_WRITTEN TASK:_ Output every line of the data below word for word, omitting the pictures.

─── INFORMATION SHOWN

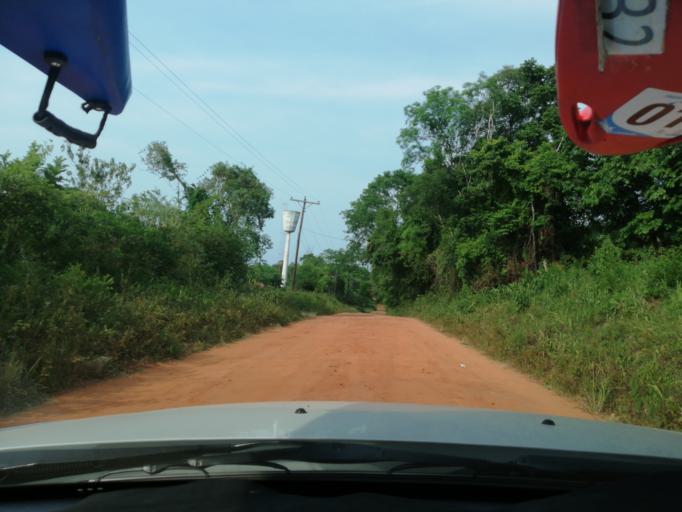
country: AR
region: Misiones
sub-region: Departamento de San Ignacio
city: San Ignacio
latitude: -27.2968
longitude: -55.5715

──────

_REPLY TO THE EXERCISE:_
country: AR
region: Misiones
sub-region: Departamento de San Ignacio
city: San Ignacio
latitude: -27.2968
longitude: -55.5715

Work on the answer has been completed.